Le gel a frappé des cultures – vignes et arbres fruitiers – dont la floraison était bien entamée, à la faveur des températures douces qui avaient précédé. Julien Denormandie a annoncé qu’il allait « lancer la mise en œuvre » du régime des calamités agricoles, notamment abondé par l’Etat, pour venir en aide à l’arboriculture. Il a par ailleurs rappelé que ce dispositif n’était pas appelé à intervenir dans les cas où une assurance peut être souscrite, comme pour les grandes cultures ou les vignobles. « Malheureusement trop peu d’hectares de vignes sont protégés. Sur 800 000 hectares en France seuls 200 000 sont assurés », dit à l’AFP Jérôme Despey, de la FNSEA.

Les céréales aussi

Dans ses vergers, Daniel Betton, arboriculteur dans la Drôme, inspecte ses abricotiers. « Tout les fruits ils ne paraissent pas, mais dès qu’on les ouvre, on voit que c’est nécrosé, les cellules ont éclaté, le fruit ne va pas grossir il va tomber », décrit-il à l’AFP, en prédisant que « la récolte est perdue pour cette année complètement ».

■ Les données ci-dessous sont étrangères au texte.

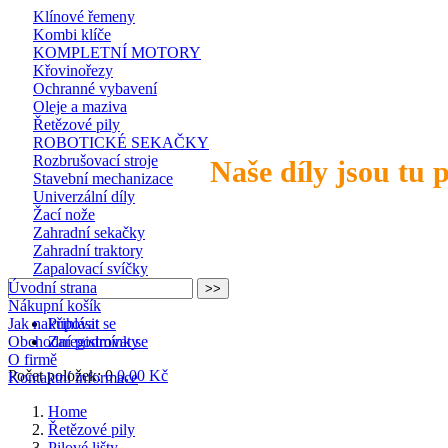
Klínové řemeny
Kombi klíče
KOMPLETNÍ MOTORY
Křovinořezy
Ochranné vybavení
Oleje a maziva
Řetězové pily
ROBOTICKÉ SEKAČKY
Rozbrušovací stroje
Naše díly jsou tu 
Stavební mechanizace
Univerzální díly
Žací nože
Zahradní sekačky
Zahradní traktory
Zapalovací svíčky
Úvodní strana
Nákupní košík
Jak nakupovat
Přihlásit se
Obchodní podmínky
Zaregistrovat se
O firmě
Počet položek: 0
0,00 Kč
Kontaktní informace
Home
Řetězové pily
Pilové lišty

Dans les plaines, « on est très, très inquiet de l’impact du gel sur les céréales, sans pouvoir en tirer un bilan très fiable à l’heure qu’il est », a déclaré à l’AFP Eric Thirouin, président du syndicat des producteurs de blé AGPB. « On va être obligé d’attendre quelques jours pour voir si on a des cultures qui sont passées au travers et d’autres pas du tout, puisqu’on est à des stades assez différenciés d’une parcelle à l’autre », a-t-il poursuivi, résumant l’état d’esprit : « On est tendu et angoissé, on va attendre une huitaine de jours, peut-être un peu plus, pour en savoir plus. »

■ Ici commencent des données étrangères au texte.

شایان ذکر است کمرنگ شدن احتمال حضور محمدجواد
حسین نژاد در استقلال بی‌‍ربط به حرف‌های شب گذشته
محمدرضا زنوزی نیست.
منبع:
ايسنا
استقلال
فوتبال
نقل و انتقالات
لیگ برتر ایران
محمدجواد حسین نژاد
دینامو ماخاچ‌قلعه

Pour Jérôme Despey, il est urgent que des mesures de prise en charge des cotisations sociales soient mises en œuvre par la Mutualité sociale agricole et que « nous puissions bénéficier de l’exonération de la taxe sur le foncier non bâti ».

« Il faut aussi que l’État s’engage à une réflexion sur le régime des calamités agricoles et de la gestion des risques et notamment de l’assurance pour permettre de mieux affronter ces risques, qui sont de plus en plus violents suite au changement climatique », a-t-il dit.